Intel 710 and 720 series SSD specs revealed

Intel has been pedaling some SSDs to enterprise and consumers for a while now and the enterprise versions of its SSDs have been a long time without a significant refresh. The specs on the replacements for the aging X25-E lineup of SSDs has now surfaced and the new 700 series are aimed at that enterprise like their forbearers. The new SSDs are the 710 and the 720. The 710 caries the codenamed Lyndonville and the 720 is dubbed the Ramsdale.

The 710 series will come in 100GB, 200GB, and 300GB with the 720 coming in 200GB and 400GB capacities. The 710 SSD has 25nm MLC-HET NAND under the hood with the 720 getting 34nm SLC NAND. The cache on the 710 line is 64MB with the 720 getting a 512MB cache. The main difference between the 710 and the 720 SSD is the interface used for connecting to the computer. The 710 use a SATA 3GB/s drive and the 720 uses the PCIe 2.0.

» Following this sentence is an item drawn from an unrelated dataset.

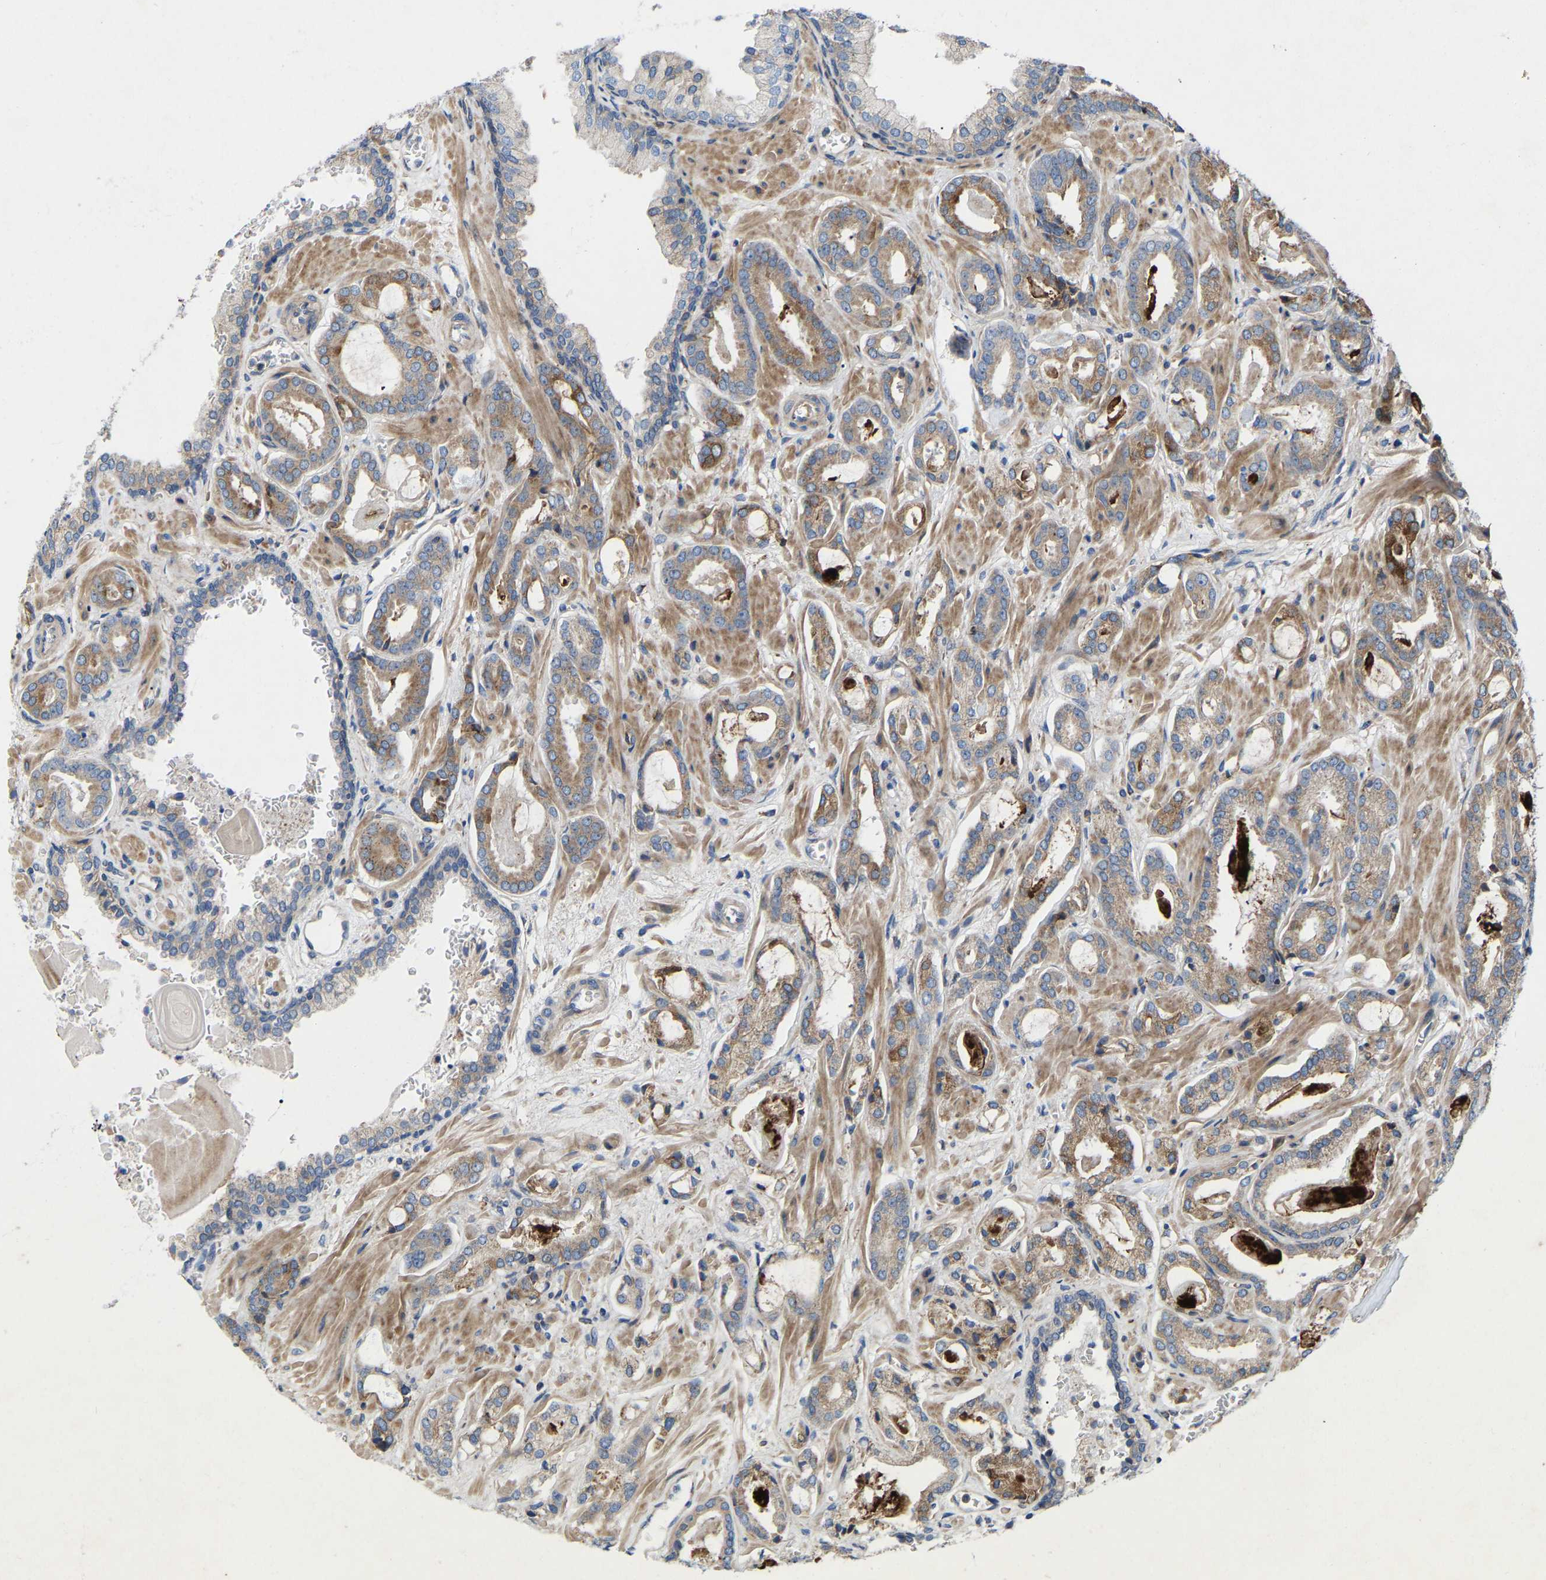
{"staining": {"intensity": "moderate", "quantity": "25%-75%", "location": "cytoplasmic/membranous"}, "tissue": "prostate cancer", "cell_type": "Tumor cells", "image_type": "cancer", "snomed": [{"axis": "morphology", "description": "Adenocarcinoma, Low grade"}, {"axis": "topography", "description": "Prostate"}], "caption": "There is medium levels of moderate cytoplasmic/membranous staining in tumor cells of prostate cancer (adenocarcinoma (low-grade)), as demonstrated by immunohistochemical staining (brown color).", "gene": "TOR1B", "patient": {"sex": "male", "age": 53}}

The PCIe drive is blazing fast with 2,200MB/s read sped and 1,800MB/s writes with the 710 getting 270MB/s read and 210MB/s write. The 720 PCIe interface also allows for very impressive 4KB reads at 180,000 IOPS and 4KB writes at 56,000 IOPS while the 710 scores 35,000 IOPS on 4KB random reads and 3,300 IOPS 4KB random write. The PCIe 720 SSD is much more power hungry needing 25W when active compared to the 710 needing 4W. That is impressive performance and at this time we aren't sure what the launch schedule is going to be, the best we have is Q2 for the 710 and Q4 for the 720 series.